→ **Source text**:
You are viewing a plain text version of this content. The canonical link for it is here.
Posted to issues@bookkeeper.apache.org by GitBox <gi...@apache.org> on 2022/06/29 13:54:46 UTC

[GitHub] [bookkeeper] horizonzy opened a new issue, #3377: BP-54: Repaired the ledger fragment which ensemble not adhere placement policy.

horizonzy opened a new issue, #3377:
URL: https://github.com/apache/bookkeeper/issues/3377

   ### Motivation
   
   There is a user case about data availability.
   
   1. They have two racks, they have a rack aware policy that ensures it writes across two racks.
   2. They had some data on a topic with long retention
   3. They ran a disaster recovery(DR) test, during this test, they shut down one rack.
   4. During the period of the DR test, auto-recovery ran. Because the DR test only has one rack active, and because the default of auto-recovery is to do rack aware with the best effort, it recovered up to an expected number of replicas.
   5. They stopped the DR test and all was well, but now that ledger was only on one rack
   6. They ran another DR test, this time basically moving data to the another zone, but now data is missing because it is all only on one rack
   
   We should supply a feature to support this case.
   
   #### Auditor placement policy check logic
   
   At now, we already support config `auditorPeriodicPlacementPolicyCheckInterval` to check the ledger's segment ensemble is adhering the placement policy. If the value of `auditorPeriodicPlacementPolicyCheckInterval` > 0, `Auditor` will check it by scheduled task. Default value is 0, means that not check placement policy.
   
   This feature is supporteed by [[BP-34](https://bookkeeper.apache.org/bps/BP-34-cluster-metadata-checker/)](https://bookkeeper.apache.org/bps/BP-34-cluster-metadata-checker/)
   
   #### Drawbacks
   
   In BP-34 Implementation, it detect which ledger fragment's ensemble is not adhering placement policy, only record it to `LoggerState`, not to repaired the data to adhere placement policy. 
   
   
   
   ### Proposal
   
   Based on the above issues, we introduce a new config `repairedPlacementPolicyNotAdheringBookieEnabled` to handle this case.
   
   In `Auditor`, if user config `auditorPeriodicPlacementPolicyCheckInterval` > 0, the scheduled task will check ledger fragment's ensemble is adhering placement policy. If not adhere and config `repairedPlacementPolicyNotAdheringBookieEnabled` is true, the `Auditor` will mark the ledger underreplicated.

→ **Tasks for this exercise**:
**a)** In the BP-54 issue, why did the ledger end up on only one rack after the first disaster recovery test? Answer in one to three sentences.
**b)** What steps make up the user case under "Motivation" in the BP-54 issue? List all of them in order.
Rely only on the BP-54 issue text to answer.

→ **Data entries**:
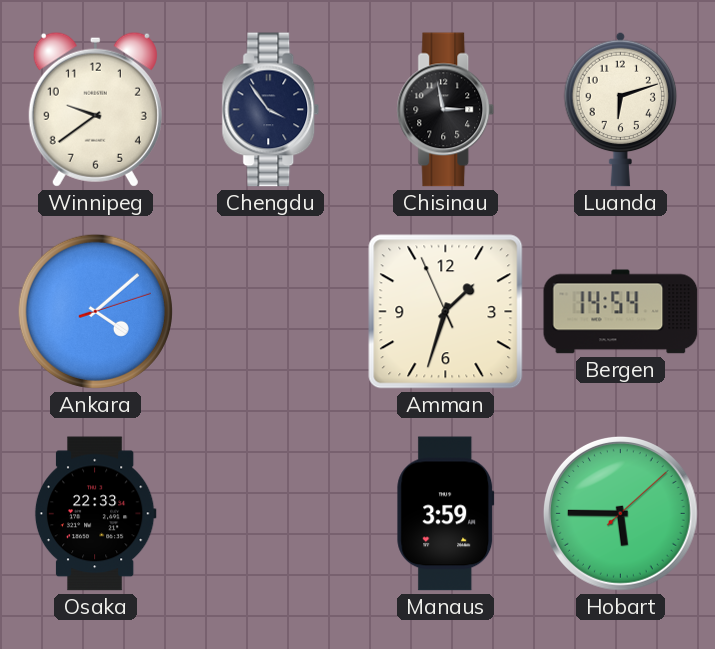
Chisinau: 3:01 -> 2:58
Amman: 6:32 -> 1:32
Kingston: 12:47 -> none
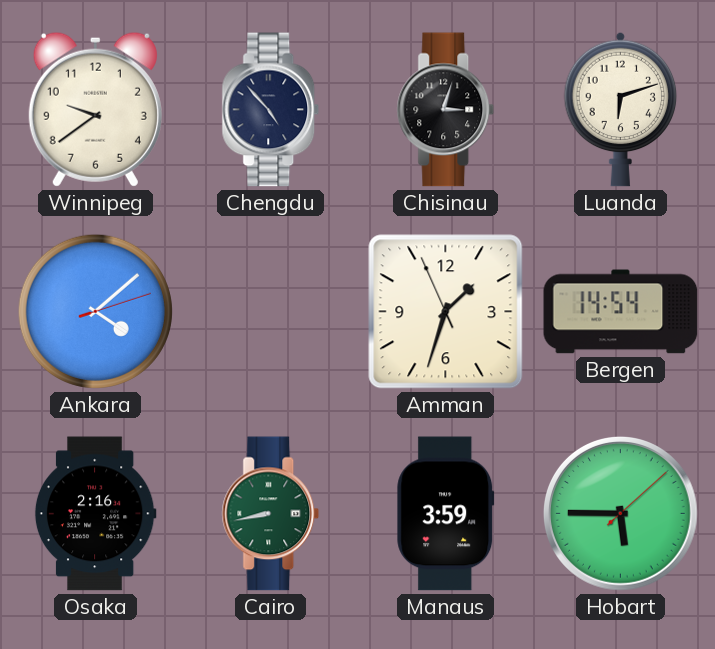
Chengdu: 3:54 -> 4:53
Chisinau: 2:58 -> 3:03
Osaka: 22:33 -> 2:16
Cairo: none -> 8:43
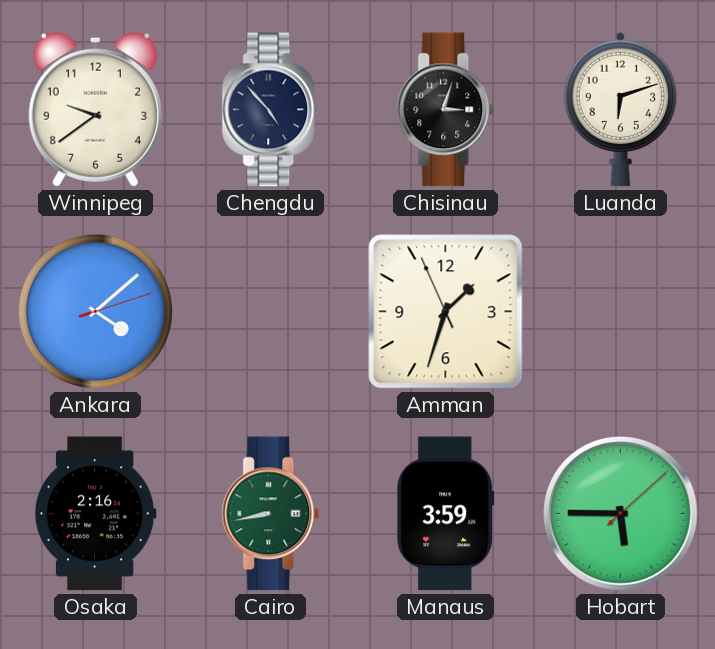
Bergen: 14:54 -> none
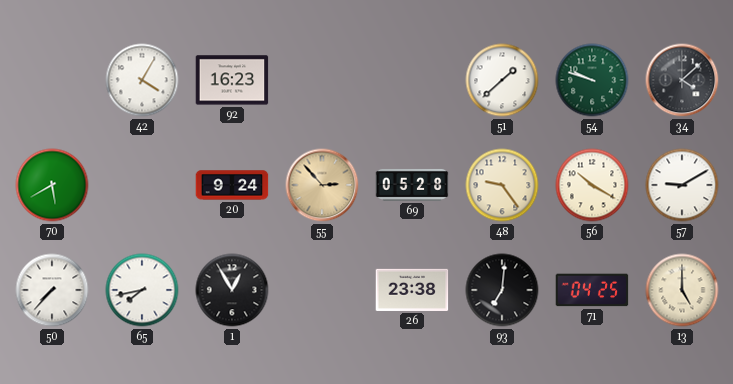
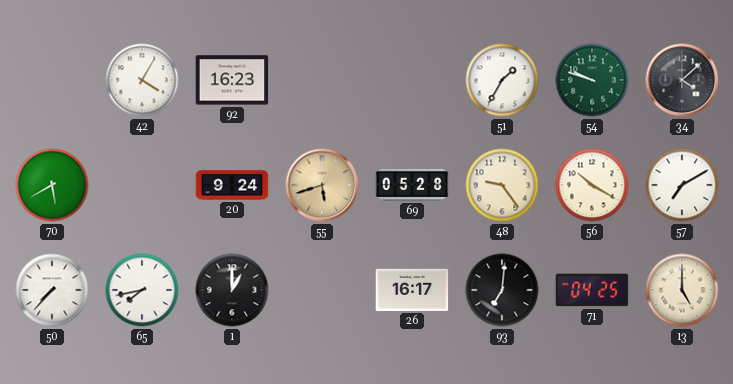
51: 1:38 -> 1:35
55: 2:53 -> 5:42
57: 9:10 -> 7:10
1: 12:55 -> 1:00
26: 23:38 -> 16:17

→ **Exercise responses**:
**a)** Only one rack was active during the test, and auto-recovery by default applies rack awareness on a best-effort basis. So it recovered the ledger up to the expected number of replicas using the single available rack, which left all of that ledger's data on one rack.

**b)**
1. They have two racks and a rack-aware policy that makes writes span both racks.
2. They had some data on a topic with long retention.
3. They ran a disaster recovery (DR) test and shut down one rack during it.
4. Auto-recovery ran during the DR test. Because only one rack was active and auto-recovery is rack-aware only on a best-effort basis by default, it recovered up to the expected number of replicas.
5. They stopped the DR test and all was well, but the ledger was now on only one rack.
6. They ran another DR test that moved data to another zone, and data was missing because it was all on one rack.